Success As a State of Mind: The Happiness Advantage

It’s the American way. We work hard. We achieve success. We’re happy, right? Psychologist Shawn Achor laughs in the face of this notion. We’ve got it backwards. If we’re happy in the moment, we’re more driven and can then achieve success — not the other way around.

Look at anyone you know or may have heard about who was admitted into a prestigious school. The hardest part was just getting into the school, right? But Achor, a Harvard grad, stresses the real troubles begin AFTER admittance. From that point on, students can be tremendously unhappy as they’re constantly competing against others and chasing a carrot being pushed farther and farther away from them. There is no happiness in the moment when the focus truly becomes what accomplishment or what station is next.

I think of many professional peers and acquaintances I have known through the years. Simply earning a credential(s) behind your name or attaining a specific title, I’ve discovered, doesn’t guarantee happiness. In fact, once these highly accomplished professionals obtain this position for which they have strived so hard and for so long, it’s not all it’s cracked up to be for them. They’re miserable. They become disenchanted or resent their reality – their present.

At times, I too, have become disenchanted. Maybe I’ve tried so hard to obtain a partnership with a client or to land a project, only to discover once I win that engagement, that it’s not what I thought it would be. Let’s call that the “grass is always greener” syndrome.

Instead of wallowing in what our present is not we need to focus on what it is – the good elements and not so much the perceived negative aspects.

As I’ve discussed before, we all make strategic choices in our lives. We need to go into those choices with our eyes wide open, realizing that nothing is ever black or white – there is a lot of gray.

There will be moments of disappointment for those accomplishments we have placed on a pedestal and believe will bring us our happiness.

Happiness, however, is not a “thing.” If we didn’t have happiness to begin with before we sought a project or position, we won’t get it courtesy of said achievement. It’s an internal quality.

That said, we can spend our entire lives rethinking the strategic choices we have made. That’s a map to unhappiness, because we’re either living in the past or dreaming of the better future. We are suspended in limbo, and can’t enjoy our present.

It’s only when we can change our outlook on our world, that we attain what Achor calls the “happiness advantage.” From there, that productivity, enhanced thinking and creativity so integral to success will follow. Not the other way around.

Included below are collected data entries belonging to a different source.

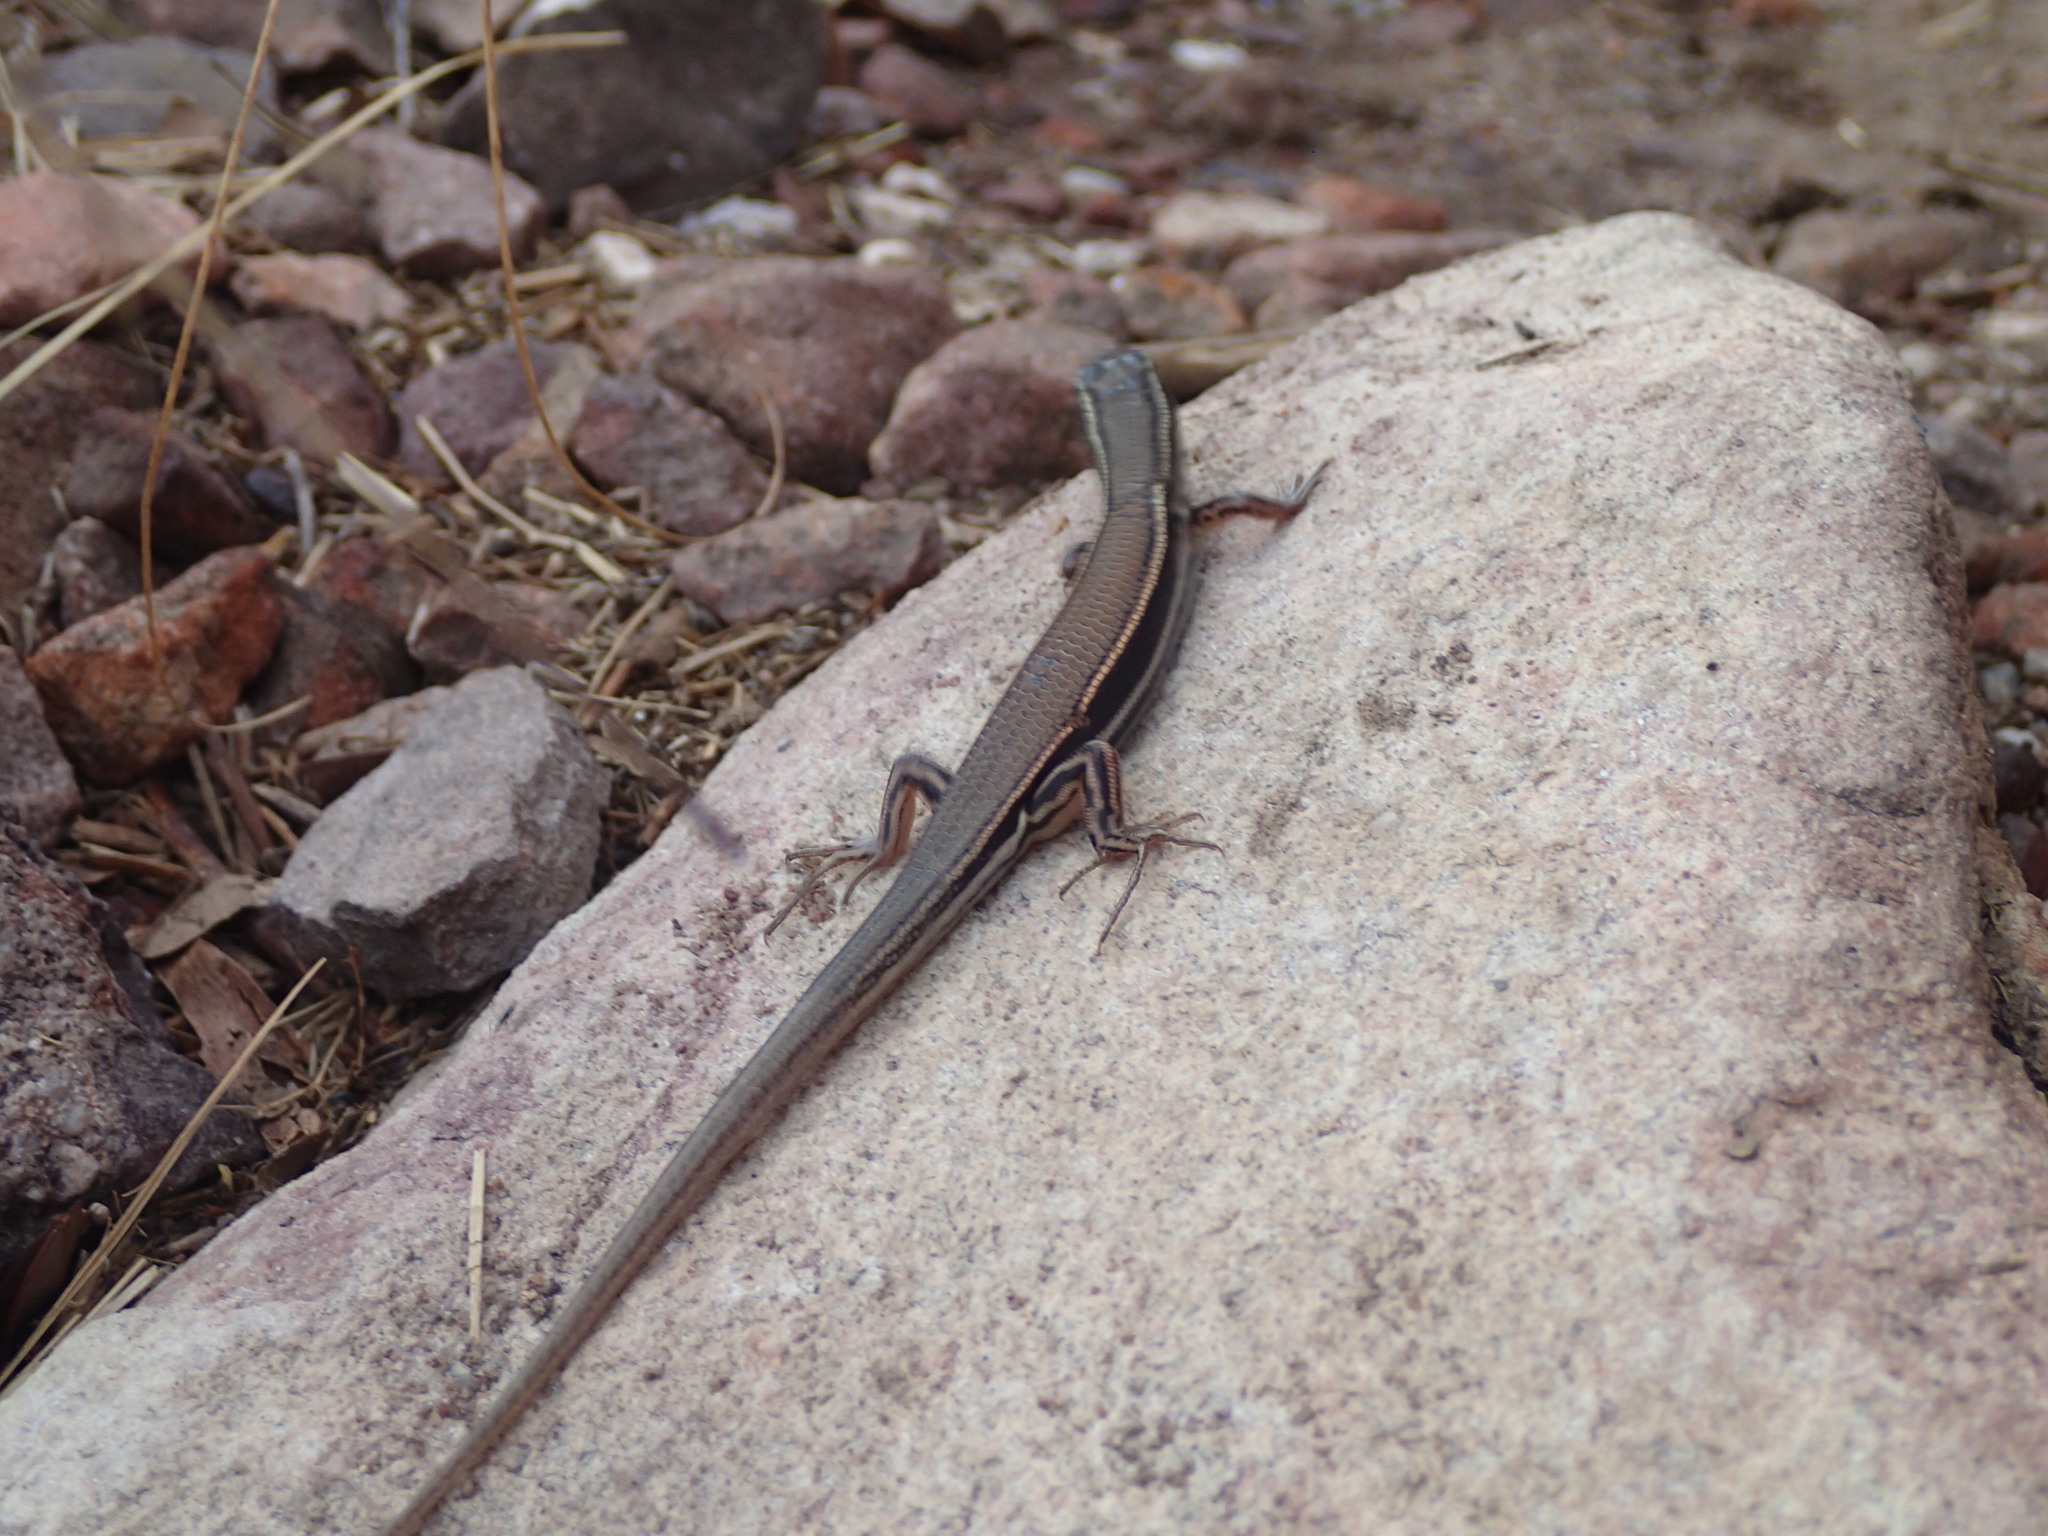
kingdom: Animalia
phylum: Chordata
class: Squamata
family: Scincidae
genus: Ctenotus
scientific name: Ctenotus essingtonii
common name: Lowlands plain-backed ctenotus
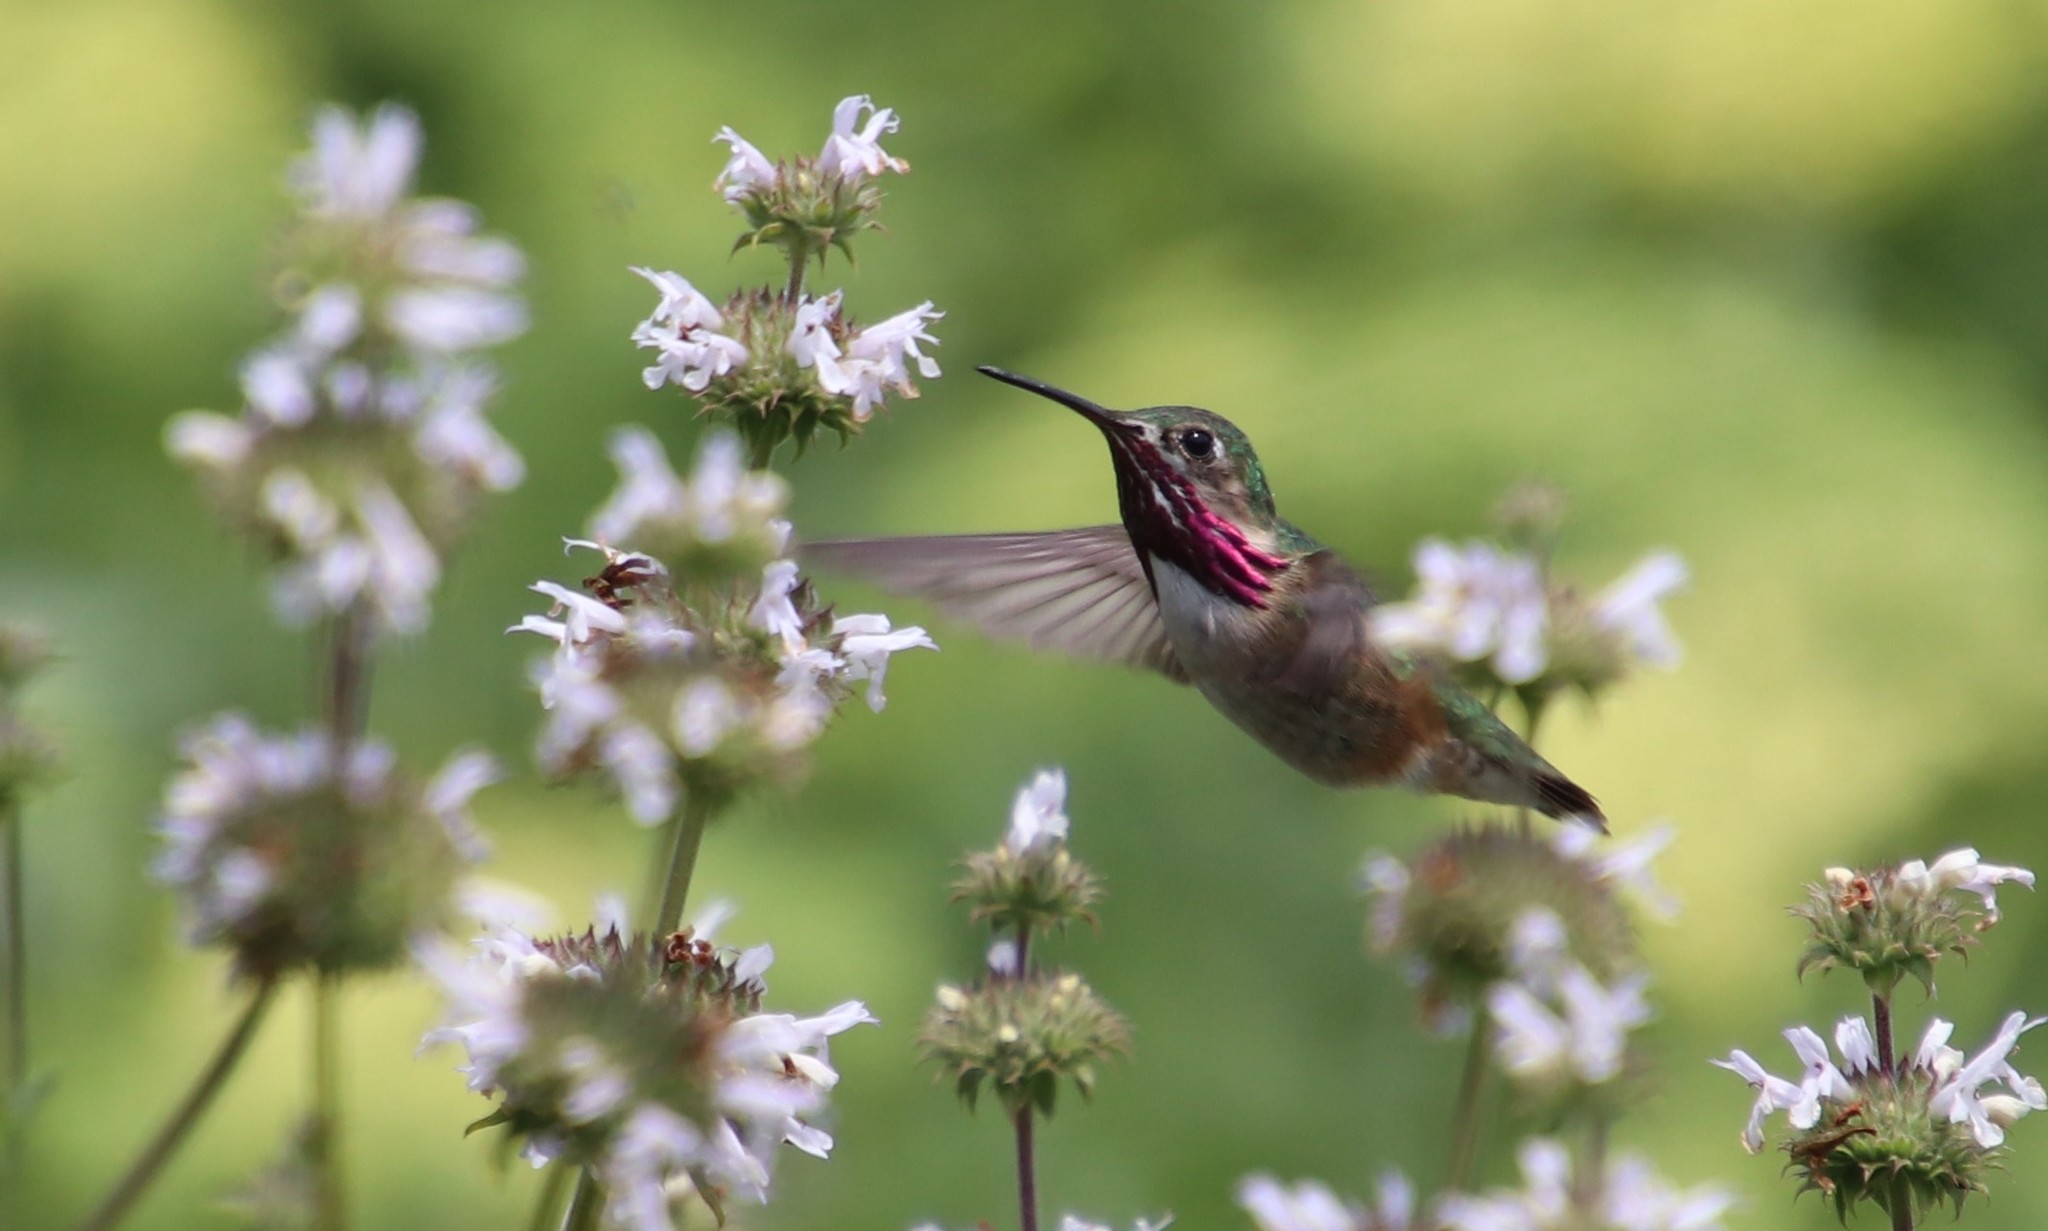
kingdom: Animalia
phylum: Chordata
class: Aves
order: Apodiformes
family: Trochilidae
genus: Selasphorus
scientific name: Selasphorus calliope
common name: Calliope hummingbird
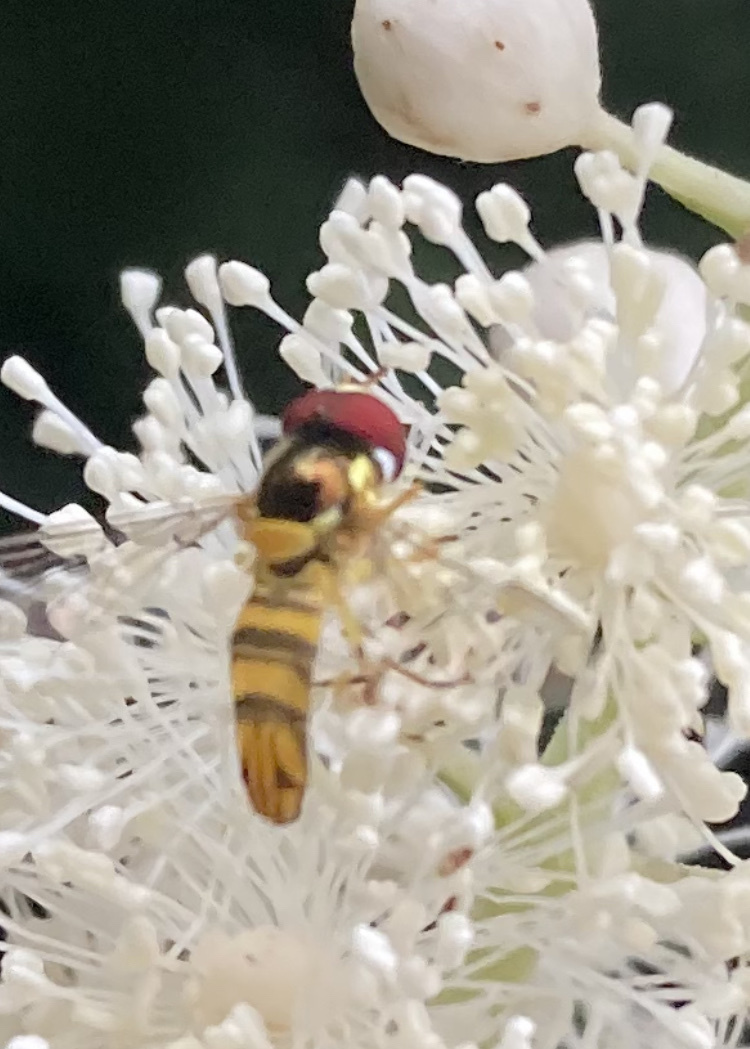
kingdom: Animalia
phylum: Arthropoda
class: Insecta
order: Diptera
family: Syrphidae
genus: Allograpta
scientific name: Allograpta obliqua
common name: Common oblique syrphid
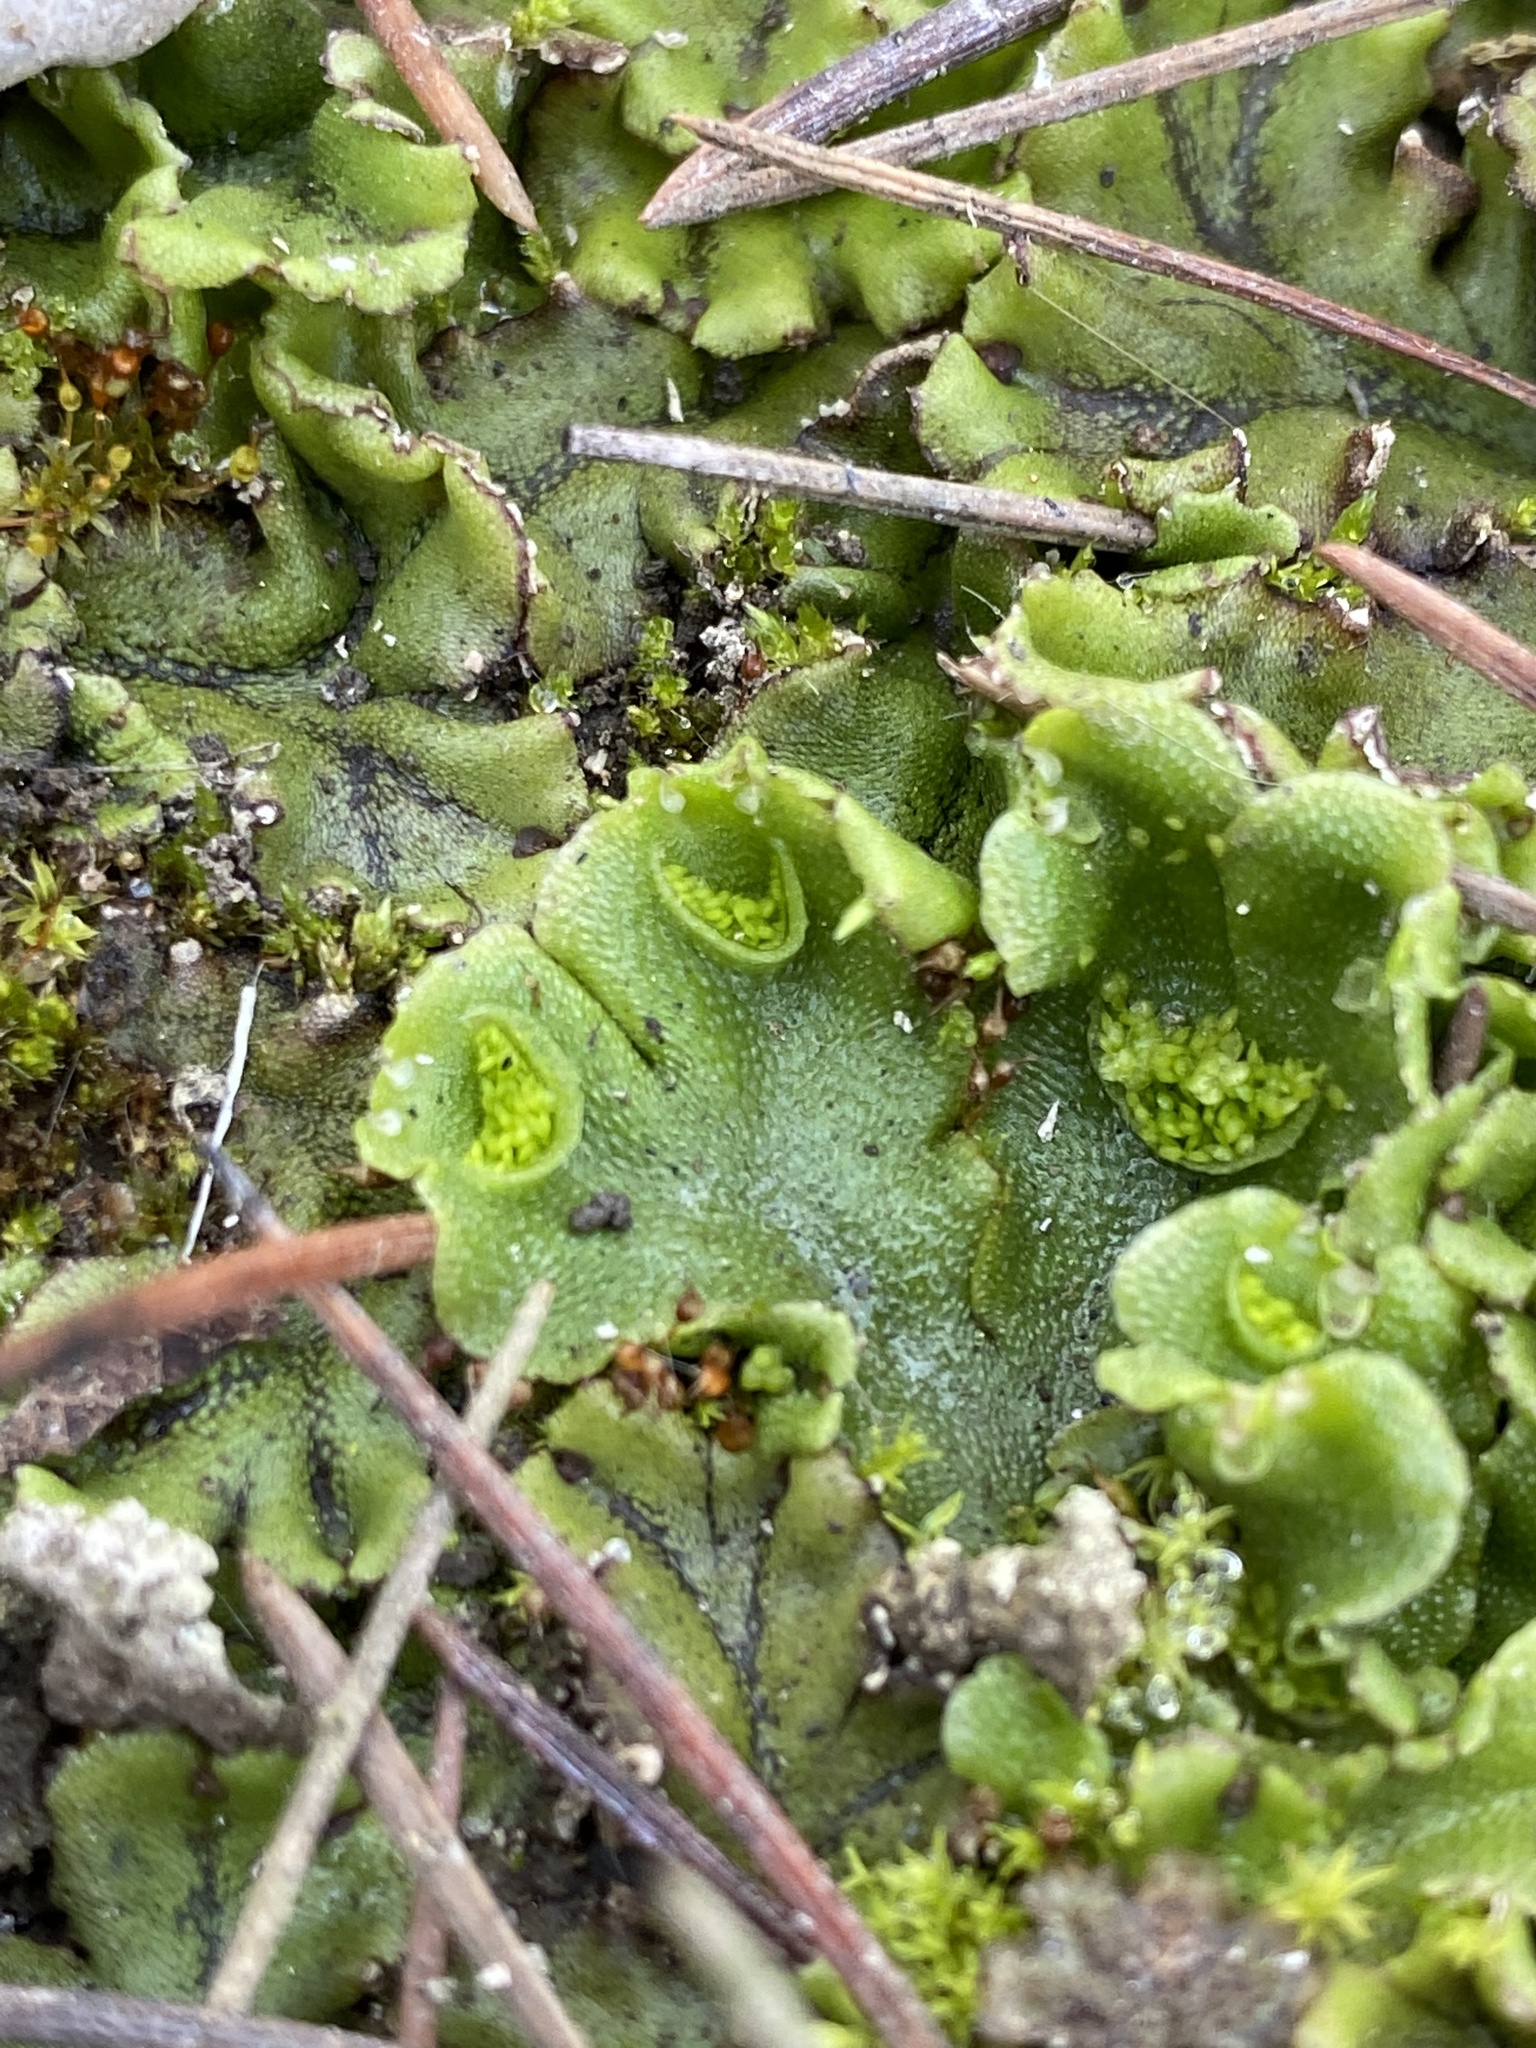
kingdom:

If we’re not inclined to such happiness, we can help push it along by journaling the positive events that happened over the course of the day, exercising to get that feel-good dopamine chemical going, or meditating so we can focus on the task at hand – not the five million other things we have on our plates.

How do you put yourself in that positive state of mind so integral to boosting your energy, creativity and productivity levels?